The Atlantic‘s David Brown wonders why NASA is neglecting the study of Venus, arguably the most Earth-like world known to us.
A generation has now gone by since the agency set a course for the second planet from the Sun, and with this latest mission opportunity lost, the earliest an expedition there might launch (from some future selection process) would be 2027—nearly 40 years since our last visit.
For centuries, it would have been inconceivable that Venus would be in such a predicament. In the 18th century, Venus was the organizing force in international science. When humanity was finally able to stretch its arms toward the solar system, the first place it reached for was Venus. It was our first successful planetary encounter beyond Earth, and was the first planet on which humans crashed. It would later would host our first graceful landing.
Venus and Earth are practically twins. They’re alike in size, density, gravity, and physical makeup. They are both in our star’s habitable zone. Scientists have discovered no other adjacent planets in the entire galaxy that share such similarities. And yet somewhere along the way, Earth became a cosmic paradise for life as we know it, and Venus became a blistering hellscape. Beneath its sienna clouds of sulfuric acid is the greenhouse effect gone apocalyptic. At 850 degrees Fahrenheit, its surface is hotter than Mercury, though the planet itself is much farther from the Sun. A block of lead would melt on the surface of Venus the way a block of ice melts on Earth.

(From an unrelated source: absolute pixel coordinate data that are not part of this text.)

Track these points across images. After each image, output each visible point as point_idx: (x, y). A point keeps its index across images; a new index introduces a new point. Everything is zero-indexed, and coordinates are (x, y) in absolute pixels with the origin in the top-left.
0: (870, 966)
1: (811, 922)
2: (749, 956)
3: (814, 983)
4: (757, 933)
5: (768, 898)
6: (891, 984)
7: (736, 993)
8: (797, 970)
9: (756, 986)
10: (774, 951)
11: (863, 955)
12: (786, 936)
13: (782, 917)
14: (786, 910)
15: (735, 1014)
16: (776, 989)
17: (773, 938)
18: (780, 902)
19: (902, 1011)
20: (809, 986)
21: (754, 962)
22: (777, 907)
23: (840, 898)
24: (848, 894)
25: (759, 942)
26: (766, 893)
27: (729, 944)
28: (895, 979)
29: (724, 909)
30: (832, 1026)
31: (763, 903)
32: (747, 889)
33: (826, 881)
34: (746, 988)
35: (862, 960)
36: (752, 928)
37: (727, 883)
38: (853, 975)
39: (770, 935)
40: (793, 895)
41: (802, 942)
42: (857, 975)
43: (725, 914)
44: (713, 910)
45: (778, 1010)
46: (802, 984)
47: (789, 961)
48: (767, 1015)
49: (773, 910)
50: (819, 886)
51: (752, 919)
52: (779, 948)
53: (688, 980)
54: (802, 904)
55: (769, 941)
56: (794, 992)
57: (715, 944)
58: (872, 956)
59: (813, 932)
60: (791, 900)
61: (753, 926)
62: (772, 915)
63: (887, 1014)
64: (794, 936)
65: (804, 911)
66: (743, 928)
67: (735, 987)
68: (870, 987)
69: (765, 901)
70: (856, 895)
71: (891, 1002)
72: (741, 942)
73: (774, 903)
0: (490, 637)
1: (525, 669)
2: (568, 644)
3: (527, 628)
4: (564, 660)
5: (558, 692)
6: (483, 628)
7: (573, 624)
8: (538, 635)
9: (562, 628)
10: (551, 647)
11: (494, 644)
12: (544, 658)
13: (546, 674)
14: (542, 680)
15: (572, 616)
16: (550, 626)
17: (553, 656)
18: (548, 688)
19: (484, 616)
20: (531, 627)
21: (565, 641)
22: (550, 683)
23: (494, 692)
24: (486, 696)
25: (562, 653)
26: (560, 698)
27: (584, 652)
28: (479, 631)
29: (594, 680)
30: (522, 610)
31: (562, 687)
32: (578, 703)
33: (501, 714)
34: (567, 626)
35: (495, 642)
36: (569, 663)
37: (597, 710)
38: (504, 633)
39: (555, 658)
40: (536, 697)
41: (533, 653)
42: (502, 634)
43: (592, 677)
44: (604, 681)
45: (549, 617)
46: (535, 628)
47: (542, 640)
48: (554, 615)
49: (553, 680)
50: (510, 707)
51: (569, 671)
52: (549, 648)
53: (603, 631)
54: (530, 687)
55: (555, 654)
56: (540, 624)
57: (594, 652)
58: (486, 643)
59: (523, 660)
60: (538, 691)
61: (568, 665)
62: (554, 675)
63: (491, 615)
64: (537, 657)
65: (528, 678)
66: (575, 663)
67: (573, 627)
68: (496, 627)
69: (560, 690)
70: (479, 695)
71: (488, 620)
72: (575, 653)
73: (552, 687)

In recent years, the Kepler space telescope has discovered more than 3,000 planets around other stars, many of which are orbiting in habitable zones where water could be stable on a planet’s surface. These “Earth 2.0’s” are but pixels of light many light years away and are difficult to study. Conveniently, there is an Earth 2.0 next door to our own. Venus was an ocean world for much of its history. By understanding that history, how it compares to Earth, and how it lost its habitability, we might better understand potentially habitable exo-worlds.
Moreover, as scientists and lawmakers grapple with climate change, they can look to Venus. “I don’t want to say that Earth can turn into Venus from global warming,” says Bob Grimm, the director of the Department of Space Studies at the Southwest Research Institute and chair of the Venus Exploration Analysis Group. “That is not going to happen. It takes a lot of carbon dioxide to make Venus’s atmosphere as hellish as it is. But that lies on a continuum, on a spectrum, of how CO2 in atmospheres affect planetary climates. Earth is not going to turn into Venus, but Venus has lessons on climate evolution for Earth that we should pay attention to.”